**PROBLEM DESCRIPTION:**
Starting at the first line of the items and ending with the line that contains "народные сказки, какие школьные предметы им", write those lines out again with "экскурсию" swapped for "поездку" and nothing else altered.

Items from a data collection:
==============================

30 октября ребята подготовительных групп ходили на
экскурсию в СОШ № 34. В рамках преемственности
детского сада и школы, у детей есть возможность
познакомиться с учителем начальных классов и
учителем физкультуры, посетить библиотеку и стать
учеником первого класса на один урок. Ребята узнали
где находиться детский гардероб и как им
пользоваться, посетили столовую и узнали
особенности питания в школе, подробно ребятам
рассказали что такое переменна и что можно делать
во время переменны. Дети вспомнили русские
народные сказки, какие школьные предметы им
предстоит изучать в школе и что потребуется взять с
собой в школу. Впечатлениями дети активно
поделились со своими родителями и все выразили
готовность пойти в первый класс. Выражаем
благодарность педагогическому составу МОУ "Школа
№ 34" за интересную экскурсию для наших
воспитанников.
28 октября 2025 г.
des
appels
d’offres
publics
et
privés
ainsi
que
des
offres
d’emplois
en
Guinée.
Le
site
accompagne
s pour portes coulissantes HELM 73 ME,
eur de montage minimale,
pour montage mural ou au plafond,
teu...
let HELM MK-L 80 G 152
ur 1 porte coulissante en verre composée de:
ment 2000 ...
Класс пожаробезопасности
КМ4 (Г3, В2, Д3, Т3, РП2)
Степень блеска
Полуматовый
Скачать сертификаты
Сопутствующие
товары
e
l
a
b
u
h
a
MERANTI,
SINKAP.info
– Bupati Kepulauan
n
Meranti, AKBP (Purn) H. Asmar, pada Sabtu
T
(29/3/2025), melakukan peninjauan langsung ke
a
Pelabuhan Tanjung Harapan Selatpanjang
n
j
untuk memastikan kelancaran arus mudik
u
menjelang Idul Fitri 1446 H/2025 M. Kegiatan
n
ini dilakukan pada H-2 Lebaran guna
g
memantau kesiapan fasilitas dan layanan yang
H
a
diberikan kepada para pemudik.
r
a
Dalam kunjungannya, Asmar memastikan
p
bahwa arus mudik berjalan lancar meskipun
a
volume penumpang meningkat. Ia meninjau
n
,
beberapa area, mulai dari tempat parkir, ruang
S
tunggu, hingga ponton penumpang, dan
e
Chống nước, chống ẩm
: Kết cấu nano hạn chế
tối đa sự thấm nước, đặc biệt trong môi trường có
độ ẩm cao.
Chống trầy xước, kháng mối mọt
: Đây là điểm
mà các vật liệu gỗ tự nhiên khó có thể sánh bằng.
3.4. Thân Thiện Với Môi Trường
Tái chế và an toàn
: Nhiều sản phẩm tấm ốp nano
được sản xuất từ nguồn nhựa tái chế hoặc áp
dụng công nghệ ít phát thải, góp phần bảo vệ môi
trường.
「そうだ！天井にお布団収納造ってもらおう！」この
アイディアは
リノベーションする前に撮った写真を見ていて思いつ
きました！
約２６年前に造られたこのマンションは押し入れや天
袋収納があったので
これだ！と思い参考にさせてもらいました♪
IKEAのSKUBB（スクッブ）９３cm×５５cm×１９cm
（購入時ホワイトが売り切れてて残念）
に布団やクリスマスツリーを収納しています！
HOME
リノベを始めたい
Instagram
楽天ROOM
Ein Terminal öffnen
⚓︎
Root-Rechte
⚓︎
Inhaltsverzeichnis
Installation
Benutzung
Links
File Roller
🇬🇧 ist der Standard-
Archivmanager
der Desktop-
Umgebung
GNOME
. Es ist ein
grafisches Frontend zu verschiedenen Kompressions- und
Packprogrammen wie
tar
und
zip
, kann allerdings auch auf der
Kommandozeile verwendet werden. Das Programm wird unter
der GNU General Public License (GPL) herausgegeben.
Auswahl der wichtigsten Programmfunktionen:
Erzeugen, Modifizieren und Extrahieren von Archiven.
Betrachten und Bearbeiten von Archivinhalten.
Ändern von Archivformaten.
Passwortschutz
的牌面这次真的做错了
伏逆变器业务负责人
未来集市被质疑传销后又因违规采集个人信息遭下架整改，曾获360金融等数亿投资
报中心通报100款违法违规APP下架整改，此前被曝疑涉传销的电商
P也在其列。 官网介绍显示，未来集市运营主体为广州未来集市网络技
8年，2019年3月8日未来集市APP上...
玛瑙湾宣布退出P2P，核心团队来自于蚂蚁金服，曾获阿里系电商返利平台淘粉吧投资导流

==============================

**WRITTEN REPLY:**
30 октября ребята подготовительных групп ходили на
поездку в СОШ № 34. В рамках преемственности
детского сада и школы, у детей есть возможность
познакомиться с учителем начальных классов и
учителем физкультуры, посетить библиотеку и стать
учеником первого класса на один урок. Ребята узнали
где находиться детский гардероб и как им
пользоваться, посетили столовую и узнали
особенности питания в школе, подробно ребятам
рассказали что такое переменна и что можно делать
во время переменны. Дети вспомнили русские
народные сказки, какие школьные предметы им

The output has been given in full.